- ENTRIES SHOWN -
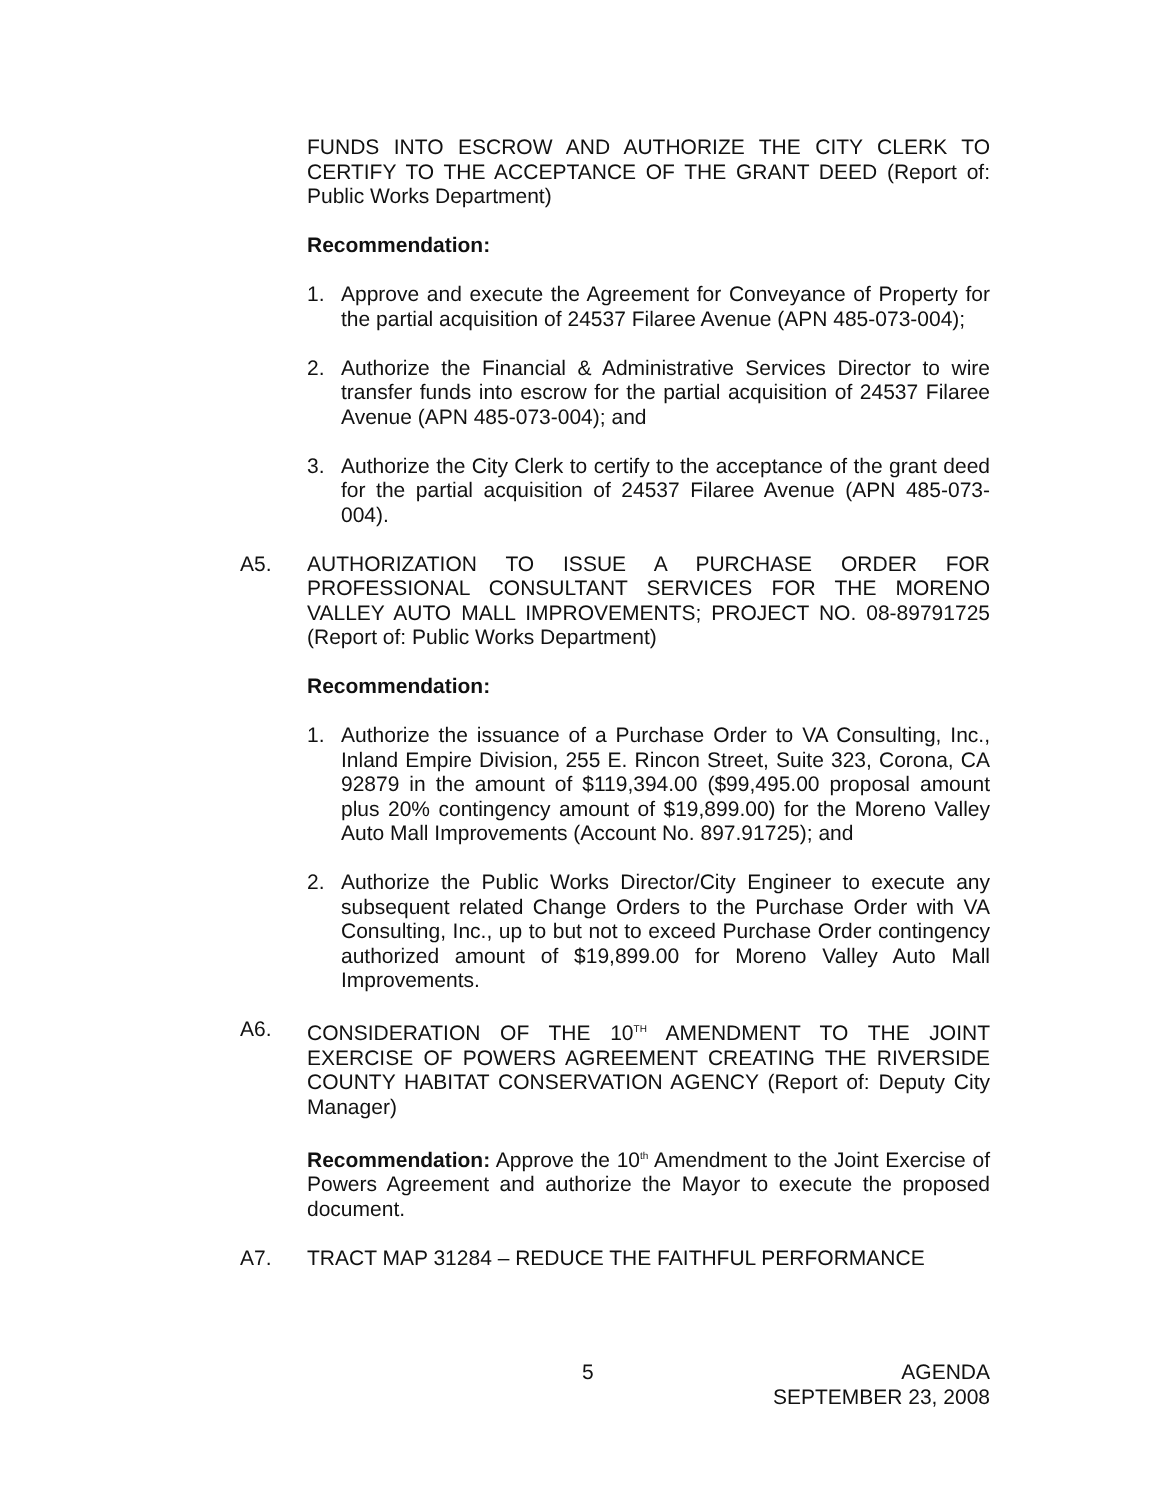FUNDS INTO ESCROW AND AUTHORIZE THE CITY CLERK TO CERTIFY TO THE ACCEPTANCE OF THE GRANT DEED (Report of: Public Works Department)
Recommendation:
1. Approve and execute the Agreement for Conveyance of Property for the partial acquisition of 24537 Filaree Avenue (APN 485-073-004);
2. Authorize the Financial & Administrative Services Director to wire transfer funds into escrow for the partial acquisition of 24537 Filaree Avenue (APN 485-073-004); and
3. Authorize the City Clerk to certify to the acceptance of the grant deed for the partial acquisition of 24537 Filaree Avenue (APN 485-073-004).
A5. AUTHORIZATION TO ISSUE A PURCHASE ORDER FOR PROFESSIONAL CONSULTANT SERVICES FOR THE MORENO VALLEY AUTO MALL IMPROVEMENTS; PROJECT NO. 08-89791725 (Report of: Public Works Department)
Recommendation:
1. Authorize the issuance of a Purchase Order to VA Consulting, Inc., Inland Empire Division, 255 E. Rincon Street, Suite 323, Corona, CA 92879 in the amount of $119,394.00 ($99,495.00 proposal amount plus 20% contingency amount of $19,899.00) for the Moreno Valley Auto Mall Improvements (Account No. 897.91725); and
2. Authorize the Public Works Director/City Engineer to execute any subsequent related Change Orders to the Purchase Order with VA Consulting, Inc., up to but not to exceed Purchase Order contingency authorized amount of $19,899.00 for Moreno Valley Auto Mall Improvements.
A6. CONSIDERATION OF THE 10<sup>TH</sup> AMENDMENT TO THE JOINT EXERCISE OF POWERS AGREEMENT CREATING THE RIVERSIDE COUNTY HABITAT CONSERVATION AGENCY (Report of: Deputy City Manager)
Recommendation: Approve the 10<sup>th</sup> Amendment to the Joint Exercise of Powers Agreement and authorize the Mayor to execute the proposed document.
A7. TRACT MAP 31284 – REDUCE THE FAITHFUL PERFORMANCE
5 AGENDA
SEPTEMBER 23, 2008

==

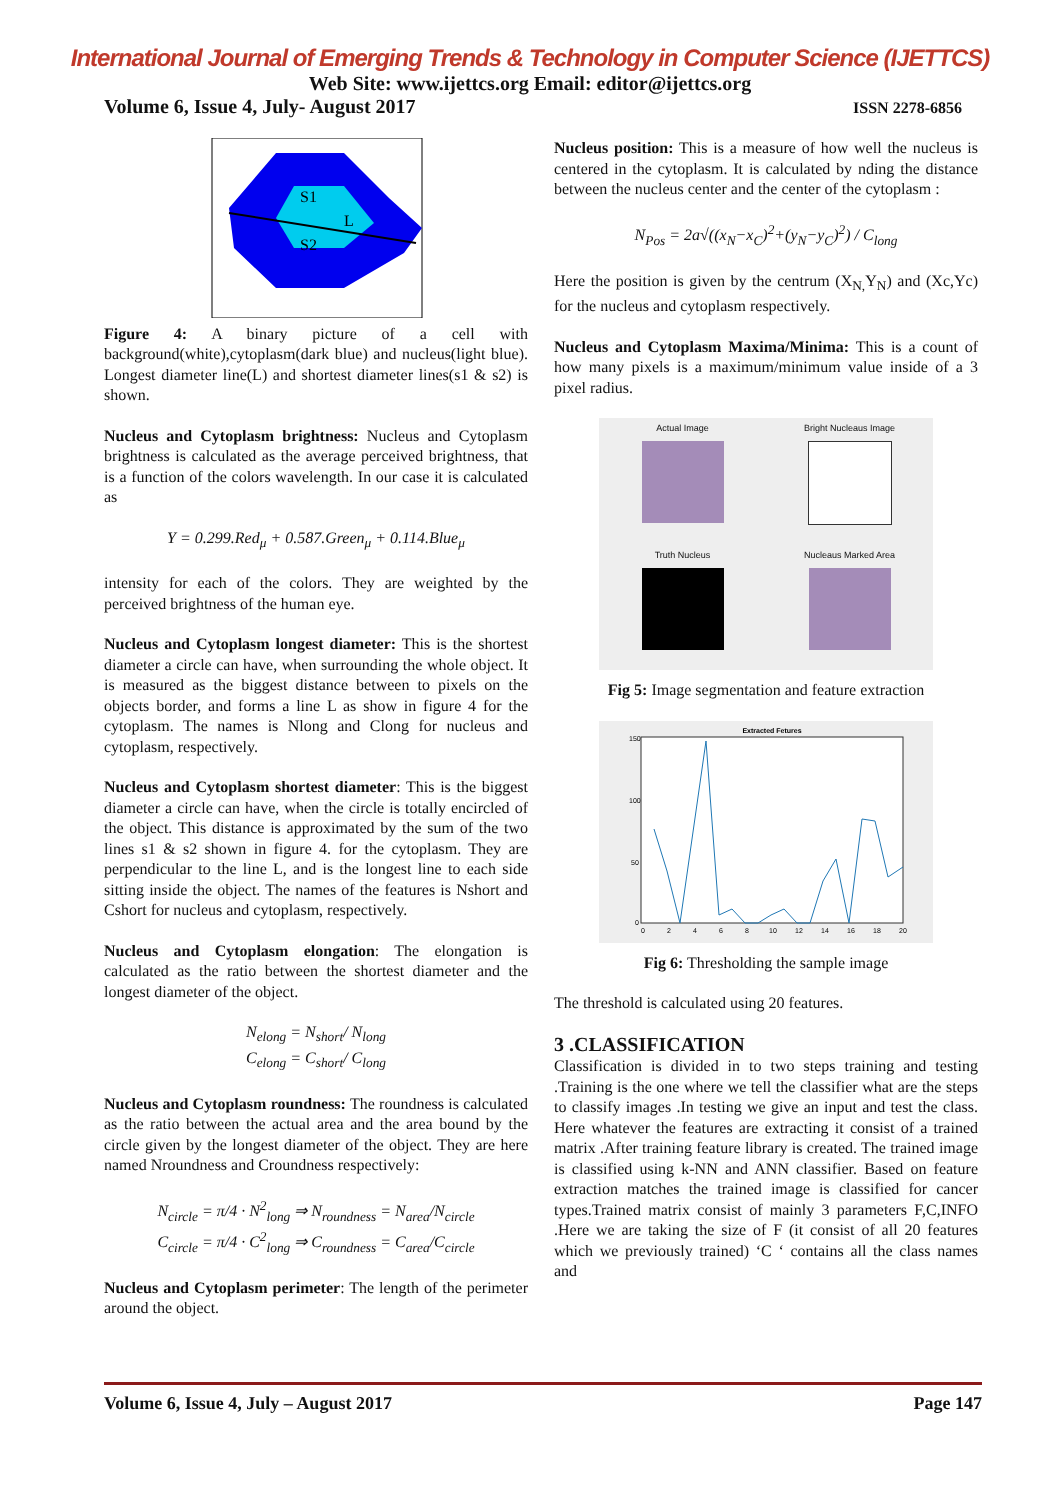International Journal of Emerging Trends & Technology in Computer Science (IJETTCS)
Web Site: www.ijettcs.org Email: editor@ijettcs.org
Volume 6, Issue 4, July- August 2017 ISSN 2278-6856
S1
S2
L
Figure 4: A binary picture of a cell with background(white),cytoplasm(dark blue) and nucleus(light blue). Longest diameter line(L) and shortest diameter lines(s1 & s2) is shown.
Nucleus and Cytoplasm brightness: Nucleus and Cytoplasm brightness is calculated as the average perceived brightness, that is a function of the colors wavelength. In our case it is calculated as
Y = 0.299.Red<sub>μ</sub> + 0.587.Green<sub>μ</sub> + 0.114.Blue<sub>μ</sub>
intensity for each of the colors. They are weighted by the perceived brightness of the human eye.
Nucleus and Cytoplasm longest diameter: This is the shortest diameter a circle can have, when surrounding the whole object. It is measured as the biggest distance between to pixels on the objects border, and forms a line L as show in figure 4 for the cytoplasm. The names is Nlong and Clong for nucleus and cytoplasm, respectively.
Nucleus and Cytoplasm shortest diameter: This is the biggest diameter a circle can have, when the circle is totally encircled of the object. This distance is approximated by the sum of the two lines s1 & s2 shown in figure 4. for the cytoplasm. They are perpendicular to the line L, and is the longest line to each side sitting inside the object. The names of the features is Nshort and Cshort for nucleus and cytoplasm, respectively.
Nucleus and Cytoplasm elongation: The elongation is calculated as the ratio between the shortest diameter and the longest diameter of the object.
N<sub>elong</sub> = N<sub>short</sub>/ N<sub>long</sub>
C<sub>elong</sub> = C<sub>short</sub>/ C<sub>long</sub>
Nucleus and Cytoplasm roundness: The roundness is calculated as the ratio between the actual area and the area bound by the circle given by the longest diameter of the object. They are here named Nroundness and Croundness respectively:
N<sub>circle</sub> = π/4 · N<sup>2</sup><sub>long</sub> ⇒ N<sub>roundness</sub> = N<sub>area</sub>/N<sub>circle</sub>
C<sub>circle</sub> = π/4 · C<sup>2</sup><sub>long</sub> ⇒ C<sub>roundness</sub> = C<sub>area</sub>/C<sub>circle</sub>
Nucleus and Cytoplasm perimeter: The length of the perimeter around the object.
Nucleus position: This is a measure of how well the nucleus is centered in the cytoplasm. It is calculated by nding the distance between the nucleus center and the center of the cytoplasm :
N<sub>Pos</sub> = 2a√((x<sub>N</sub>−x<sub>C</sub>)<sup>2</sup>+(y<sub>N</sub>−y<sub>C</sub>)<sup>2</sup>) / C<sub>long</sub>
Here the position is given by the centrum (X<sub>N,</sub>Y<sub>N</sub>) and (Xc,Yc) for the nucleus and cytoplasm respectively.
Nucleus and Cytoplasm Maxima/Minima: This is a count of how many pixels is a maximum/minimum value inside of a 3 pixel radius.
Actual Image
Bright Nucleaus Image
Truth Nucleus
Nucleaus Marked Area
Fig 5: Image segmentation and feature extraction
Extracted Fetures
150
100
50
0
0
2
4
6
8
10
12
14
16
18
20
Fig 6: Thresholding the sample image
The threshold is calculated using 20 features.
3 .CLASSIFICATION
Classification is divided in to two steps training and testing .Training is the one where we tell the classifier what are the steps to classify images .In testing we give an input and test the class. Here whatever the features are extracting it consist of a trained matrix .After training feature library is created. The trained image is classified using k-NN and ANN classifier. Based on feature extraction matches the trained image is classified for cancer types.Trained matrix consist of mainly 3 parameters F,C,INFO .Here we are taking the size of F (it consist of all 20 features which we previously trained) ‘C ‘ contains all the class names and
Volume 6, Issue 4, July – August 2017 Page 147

- TASK PROMPT -
Look through the entries above; find each line with the word "acquisition" and copy it.

- RESPONSE TO THE EXERCISE -
1. Approve and execute the Agreement for Conveyance of Property for the partial acquisition of 24537 Filaree Avenue (APN 485-073-004);
2. Authorize the Financial & Administrative Services Director to wire transfer funds into escrow for the partial acquisition of 24537 Filaree Avenue (APN 485-073-004); and
3. Authorize the City Clerk to certify to the acceptance of the grant deed for the partial acquisition of 24537 Filaree Avenue (APN 485-073-004).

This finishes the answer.